The site was down yesterday when checked by The Irish Times.

But surely the Ohio-based company must admit it could never have dreamed of this level of publicity for itself in a million years. And what is the utube.com domain name now worth if 68 million hits are coming its way each month, even if bound for a different final destination?

Morrogh still beset by communications woes

It was perhaps the final irony of the collapse of Cork's blueblood stockbroker, W & R Morrogh.

Five and a half years after the last Cork-based broker was ordered to cease trading amid talk of shortfalls in client funds, the report of a review group established by Minister for Finance Brian Cowen to examine the collapse and subsequent receivership process was published this week.

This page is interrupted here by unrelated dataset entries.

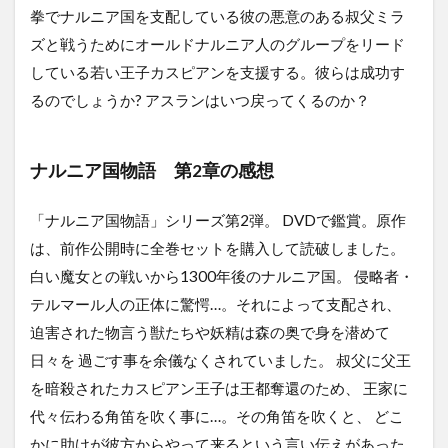
拳でナルニア国を支配している彼の悪意のある叔父ミラ
ズと戦うためにオールドナルニア人のグループをリード
している若い王子カスピアンを支援する。彼らは成功す
るのでしょうか? アスランはいつ戻ってくるのか？
ナルニア国物語 第2章の感想
「ナルニア国物語」シリーズ第2弾。 DVDで鑑賞。原作
は、前作公開時に全巻セットを購入して読破しました。
白い魔女との戦いから1300年後のナルニア国。 侵略者・
テルマール人の正体に驚愕…。それによって支配され、
迫害された物言う獣たちや妖精は森の奥で身を潜めて
日々を 過ごす事を余儀なくされていました。 叔父に父王
を暗殺されたカスピアン王子は王都奪還のため、 王家に
代々伝わる角笛を吹く事に…。その角笛を吹くと、 どこ
かに助けが彼方からやって来るという言い伝えがあった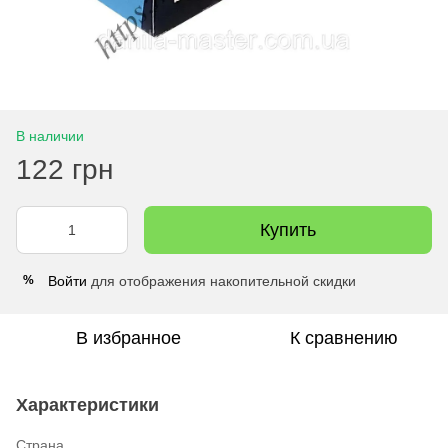
В наличии
122 грн
Купить
Войти
для отображения накопительной скидки
%
В избранное
К сравнению
Характеристики
Страна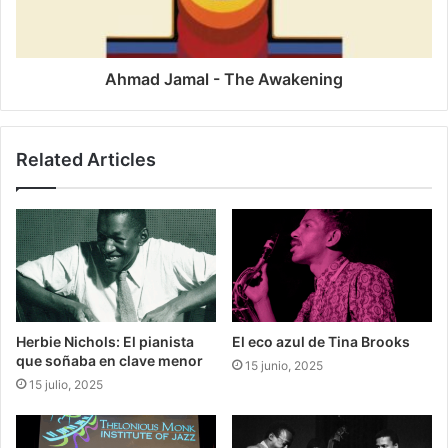
Ahmad Jamal - The Awakening
Related Articles
Herbie Nichols: El pianista
El eco azul de Tina Brooks
que soñaba en clave menor
15 junio, 2025
15 julio, 2025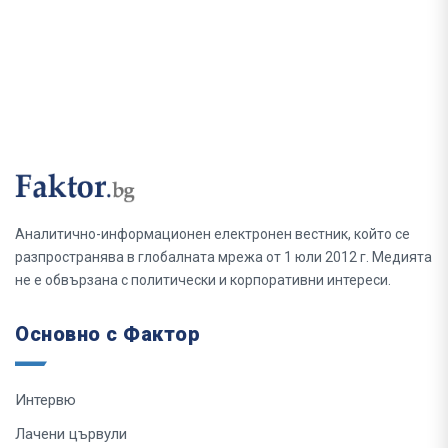
Аналитично-информационен електронен вестник, който се
разпространява в глобалната мрежа от 1 юли 2012 г. Медията
не е обвързана с политически и корпоративни интереси.
Основно с Фактор
Интервю
Лачени цървули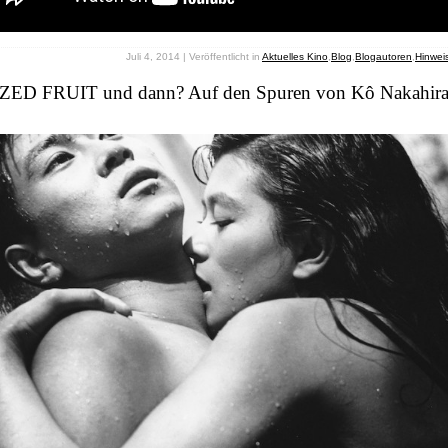
Juli 4, 2014 | Veröffentlicht in
Aktuelles Kino
,
Blog
,
Blogautoren
,
Hinwei
ED FRUIT und dann? Auf den Spuren von Kô Nakahi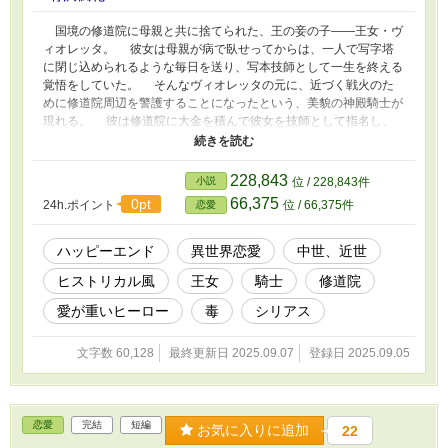
国境の修道院に母親と共に捨てられた、王の妾の子――王女・ヴ
ィオレッタ。 彼女は母親が病で臥せってからは、一人で写字塔
に閉じ込められるような毎日を送り、写本技師として一生を終える
覚悟をしていた。 そんなヴィオレッタの元に、近づく戦火のた
めに修道院周辺を警護することになったという、美貌の神殿騎士が
現れる。 彼は修道院に大金を積んで彼女を技師として指名し、
「迫る戦いの前に、免罪符ならぬ免罪書を書いて欲しい」と依頼す
る。 ヴィオレッタは仕事として告解される罪を綴っていくが、
偽名を使う彼が語る罪である過去は、自身と交錯していたことを知
228,843
小説
位 / 228,843件
る。 そして彼の目的には、修道院の調査と、何よりヴィオレッ
66,375
0pt
24h.ポイント
位 / 66,375件
恋愛
タに自由を与えることが含まれているとも。 やがて免罪書の制
作が終わりに近づいたとき、戦火が修道院に忍び寄り……。 ※一
部、性的・性暴力的な表現があります。実際には描写されません
ハッピーエンド
異世界恋愛
中世、近世
（またヒーローに関しては、行うつもりもありません）がご注意く
ヒストリカル風
王女
騎士
修道院
ださい。 この作品は他サイトにも掲載しています。 お題「『君を
逃がさない』系ヒーロー」で書きました中編です。全２０話。
愛が重いヒーロー
毒
シリアス
文字数 60,128
最終更新日 2025.09.07
登録日 2025.09.05
恋愛
完結
短編
お気に入りに追加
22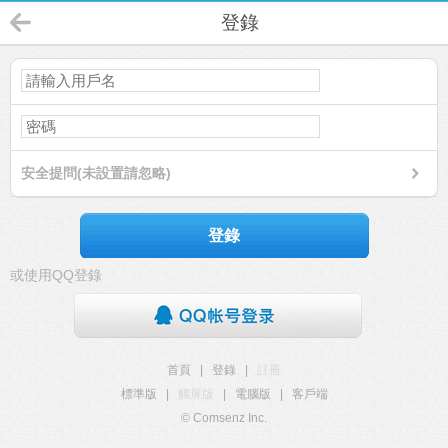
登錄
安全提問(未設置請忽略)
登錄
或使用QQ登錄
首頁
|
登錄
|
註冊
標準版
|
觸屏版
|
電腦版
|
客戶端
© Comsenz Inc.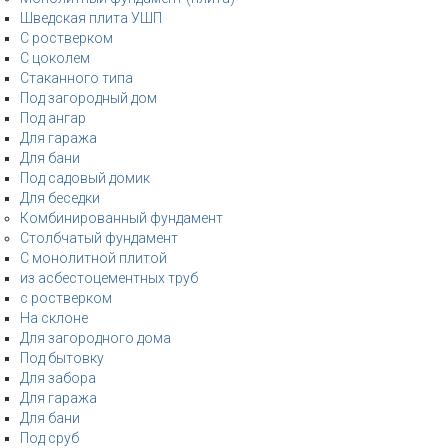
Шведская плита УШП
С ростверком
С цоколем
Стаканного типа
Под загородный дом
Под ангар
Для гаража
Для бани
Под садовый домик
Для беседки
Комбинированный фундамент
Столбчатый фундамент
С монолитной плитой
из асбестоцементных труб
с ростверком
На склоне
Для загородного дома
Под бытовку
Для забора
Для гаража
Для бани
Под сруб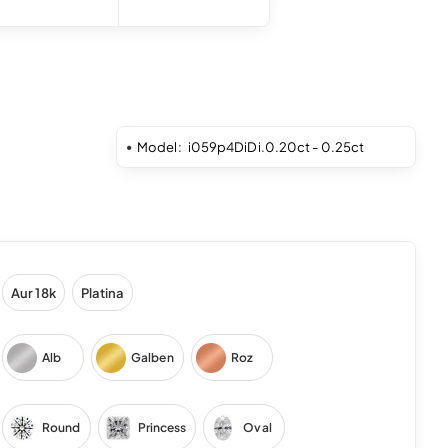
Model:
i059p4DiDi.0.20ct - 0.25ct
Aur 18k
Platina
Alb
Galben
Roz
Round
Princess
Oval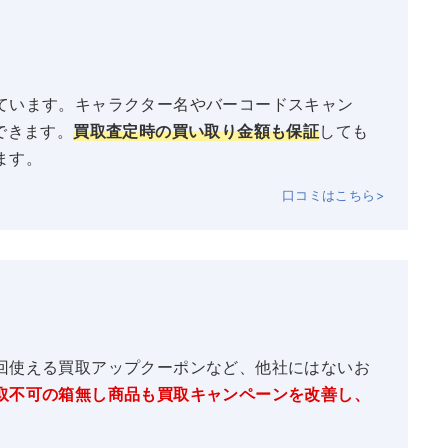
ています。キャラクター名やバーコードスキャン
できます。
買取査定時の買い取り金額も保証
しても
ます。
口コミはこちら>
回使える買取アップクーポンなど、他社にはないお
取不可の箱無し商品も買取キャンペーンを改善し、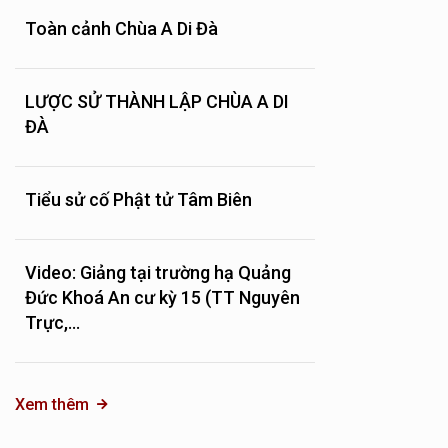
Toàn cảnh Chùa A Di Đà
LƯỢC SỬ THÀNH LẬP CHÙA A DI
ĐÀ
Tiểu sử cố Phật tử Tâm Biên
Video: Giảng tại trường hạ Quảng
Đức Khoá An cư kỳ 15 (TT Nguyên
Trực,...
Xem thêm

In keeping with the unravelling of the Morrogh story, it took everyone by surprise. Communication, or the lack of it, has been a hallmark of the Morrogh fiasco from the outset.

Even before Stephen Pearson's antics in using client funds to trade on his own account - to calamitous effect - it emerged that senior partner Alec Morrogh had failed to tell regulators of similar previous irregularities at the firm by his junior partner.

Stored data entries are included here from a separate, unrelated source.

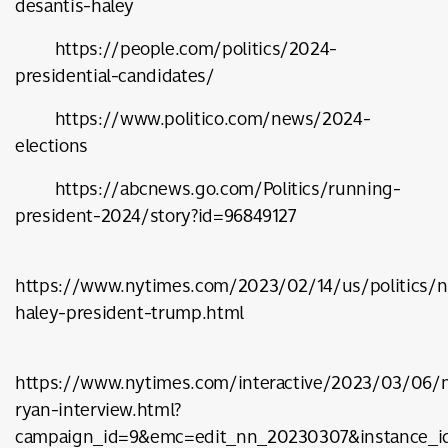
desantis-haley
https://people.com/politics/2024-
presidential-candidates/
https://www.politico.com/news/2024-
elections
https://abcnews.go.com/Politics/running-
president-2024/story?id=96849127
https://www.nytimes.com/2023/02/14/us/politics/n
haley-president-trump.html
https://www.nytimes.com/interactive/2023/03/06/
ryan-interview.html?
campaign_id=9&emc=edit_nn_20230307&instance_i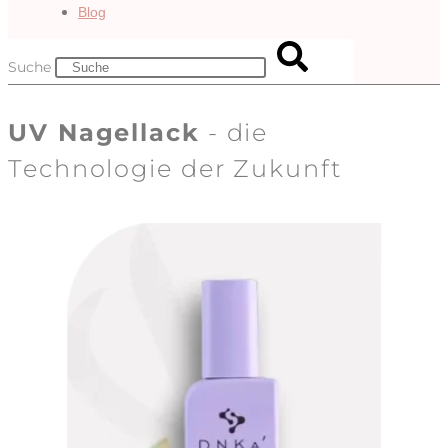
Blog
Suche
UV Nagellack
- die
Technologie der Zukunft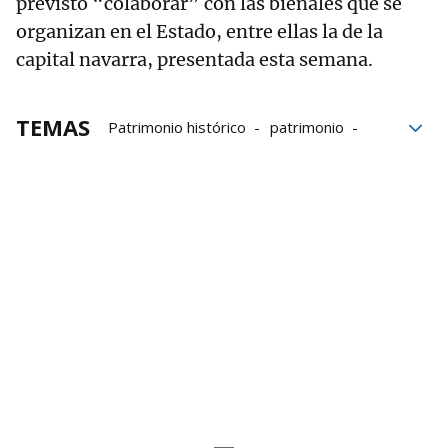
previsto “colaborar” con las bienales que se
organizan en el Estado, entre ellas la de la
capital navarra, presentada esta semana.
TEMAS
Patrimonio histórico
patrimonio
Patrimonio Cultural
Sostenibilidad
Ecología
Medio ambiente
Museo de Navarra
Monasterio de Leyre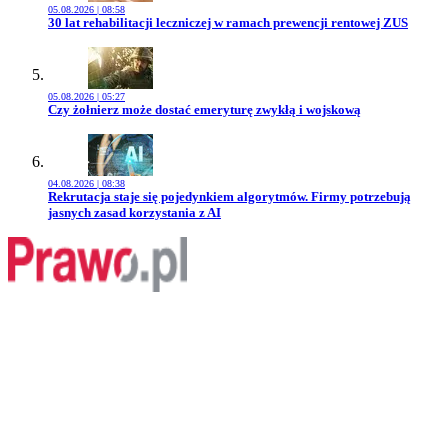
05.08.2026 | 08:58
Przejdź do artykułu:
30 lat rehabilitacji leczniczej w ramach prewencji rentowej ZUS
05.08.2026 | 05:27
Przejdź do artykułu:
Czy żołnierz może dostać emeryturę zwykłą i wojskową
04.08.2026 | 08:38
Przejdź do artykułu:
Rekrutacja staje się pojedynkiem algorytmów. Firmy potrzebują
jasnych zasad korzystania z AI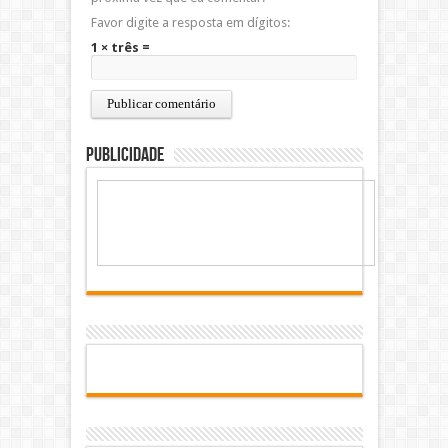
Favor digite a resposta em dígitos:
1 × três =
Publicidade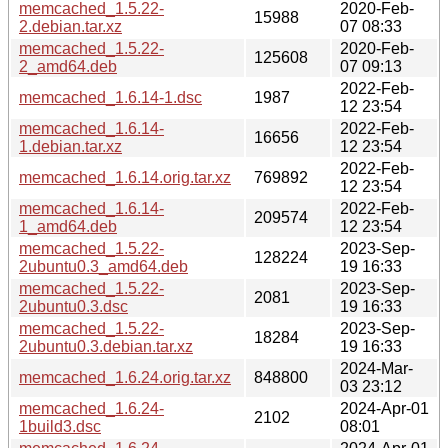
memcached_1.5.22-
2020-Feb-
15988
2.debian.tar.xz
07 08:33
memcached_1.5.22-
2020-Feb-
125608
2_amd64.deb
07 09:13
2022-Feb-
memcached_1.6.14-1.dsc
1987
12 23:54
memcached_1.6.14-
2022-Feb-
16656
1.debian.tar.xz
12 23:54
2022-Feb-
memcached_1.6.14.orig.tar.xz
769892
12 23:54
memcached_1.6.14-
2022-Feb-
209574
1_amd64.deb
12 23:54
memcached_1.5.22-
2023-Sep-
128224
2ubuntu0.3_amd64.deb
19 16:33
memcached_1.5.22-
2023-Sep-
2081
2ubuntu0.3.dsc
19 16:33
memcached_1.5.22-
2023-Sep-
18284
2ubuntu0.3.debian.tar.xz
19 16:33
2024-Mar-
memcached_1.6.24.orig.tar.xz
848800
03 23:12
memcached_1.6.24-
2024-Apr-01
2102
1build3.dsc
08:01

Throughout his time as receiver, Tom Grace, who had to freeze assets held in nominee accounts at the firm, was accused by investors of keeping them in the dark as he navigated his way through a tortuous receivership process.

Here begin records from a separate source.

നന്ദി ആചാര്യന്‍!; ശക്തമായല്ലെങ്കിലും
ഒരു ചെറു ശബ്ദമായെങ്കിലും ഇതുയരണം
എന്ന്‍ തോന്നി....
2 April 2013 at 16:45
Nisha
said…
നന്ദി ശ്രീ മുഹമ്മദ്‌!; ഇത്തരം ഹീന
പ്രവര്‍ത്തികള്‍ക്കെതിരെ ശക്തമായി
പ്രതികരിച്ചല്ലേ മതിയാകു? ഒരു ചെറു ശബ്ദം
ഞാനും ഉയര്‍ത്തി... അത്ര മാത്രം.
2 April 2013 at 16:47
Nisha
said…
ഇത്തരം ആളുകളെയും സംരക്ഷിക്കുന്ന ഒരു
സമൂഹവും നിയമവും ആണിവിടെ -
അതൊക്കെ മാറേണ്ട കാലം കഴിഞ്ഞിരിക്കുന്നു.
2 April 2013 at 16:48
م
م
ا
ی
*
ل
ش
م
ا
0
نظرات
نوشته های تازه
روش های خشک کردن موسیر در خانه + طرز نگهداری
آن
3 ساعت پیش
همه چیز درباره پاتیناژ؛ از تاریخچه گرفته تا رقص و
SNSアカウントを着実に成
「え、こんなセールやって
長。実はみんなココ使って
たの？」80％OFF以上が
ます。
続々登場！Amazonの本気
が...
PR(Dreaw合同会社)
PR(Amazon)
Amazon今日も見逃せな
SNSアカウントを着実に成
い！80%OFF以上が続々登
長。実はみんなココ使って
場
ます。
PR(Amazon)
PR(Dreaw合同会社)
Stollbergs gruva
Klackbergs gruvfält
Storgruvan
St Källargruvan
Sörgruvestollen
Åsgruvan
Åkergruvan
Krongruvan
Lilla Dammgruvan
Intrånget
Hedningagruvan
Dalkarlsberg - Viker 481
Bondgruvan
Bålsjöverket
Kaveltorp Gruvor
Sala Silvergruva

Those complaints, among others, led the Minister to establish in 2004 a working group to examine the Morrogh affair - run by his own department. This is the group that has now delivered its findings.

It proposes legislative changes that it hopes will expedite the waiting time for investors who are in similar situations accessing what is left of their funds as well as reducing the costs incurred in winding up businesses in similar circumstances.

Many will argue that it could have shown the way in another crucial area - communicating what it is doing, openly and transparently.

Cash burn returns

The concept of cash burn made a brief return this week. You'll remember cash burn of course - it was a fashionable phrase during the worst excesses of the technology boom.

It was the rate at which young gun technology companies spent cash while taking in nothing, because they were "in development stage".

It quickly fell out of fashion in early 2001, as people realised that investing in companies that had lots of outgoings and no income was a bad idea.

This week it popped up at the Smart extraordinary general meeting, where a number of directors and one or two shareholders made a reference to the company's burn rate, which was of the order of €3 million a month in September, but has since gone down to zero.

Funnily enough, we discovered once again that when investors back companies with "burn rates", it's they who are getting burned.